For me, it was probably Jack Chalker's novels, which involved transformation as a way of exploring questions of identity. Most of his books are on Kindle and I recommend them, he did some really interesting F/SF.

ZekeStaright

I don't think I ever really caught the TF bug per se, but BE I can trace back to places like Leprechaun 3 & Repossessed. The closest I can think of would be Ranma 1/2, but that's still more BE than MtF TF for me. Then there was the episode of Flint the Time Detective where they were trying to catch Muscles & when he was turned evil, he used his power on the girl & she grew out of her clothes. Clothes busting is one of my favs.

Joe England

Well now there's a topic of conversation. It's been a long, long time, and I wish I could remember with greater clarity. It's a big part of my life.I do know that, like you, it didn't originally begin as a fetish. Offhand, one of the earliest particular examples that drew me to in was an episode of the old Zelda cartoon where Link turns into a frog guy. That fascinated me, at first. But I noticed a turning point when I stopped caring, because he was a guy. I knew that that was when it became a fetish, and I wasn't a child anymore. One of those rare examples of passing a distinct threshold in life, beyond which you've... well, transformed. But the fascination has always influenced me, top to bottom, as exemplified by Zebra Girl. For eighteen years it was my TF art Magnum opus, and it was only near the end that overtly fetishistic aspects began to creep into the art and story. I'm glad, in a way, as I even managed to squeeze my personal favorite variety of the genre into the very last chapter when I TG'ed a character.
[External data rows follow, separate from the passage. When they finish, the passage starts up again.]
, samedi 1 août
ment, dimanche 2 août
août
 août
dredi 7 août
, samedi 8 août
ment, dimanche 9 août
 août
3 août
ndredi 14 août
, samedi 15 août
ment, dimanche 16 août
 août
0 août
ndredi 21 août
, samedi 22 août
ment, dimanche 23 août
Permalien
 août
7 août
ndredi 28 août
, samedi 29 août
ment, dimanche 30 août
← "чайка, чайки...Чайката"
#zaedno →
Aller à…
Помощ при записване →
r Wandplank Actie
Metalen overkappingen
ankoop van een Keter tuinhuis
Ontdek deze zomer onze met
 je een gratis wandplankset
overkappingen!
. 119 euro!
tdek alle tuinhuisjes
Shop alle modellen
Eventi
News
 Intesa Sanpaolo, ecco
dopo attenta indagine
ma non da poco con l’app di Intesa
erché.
I've always struggled with my yearning to draw fetish art versus my yearning to draw work that can be taken purely for its story, but that was when both parts of me finally came together in harmony.

Omgicanthinkofaname

As a kid I really enjoyed TF stories like Animorphs, Sabrina, or Totally Spies. When I had free internet access as a teenager, I ended up on a small site that had women into partially animal changes. Eventually I got into Deviantart with more TF work. Which lead to a site called purseboy (still exists as Purseboy2 but is missing some of the OG work). That's where I really found a large amount of object TF's and really got my interest going. After lurking DA and purseboy for awhile, I realized that most TF works focused on guys being changed and I wanted to see more women TF's. So I started making captions and then photoshops to fill the niche. It's been interesting to watch the various transformation fetishes grow all these years.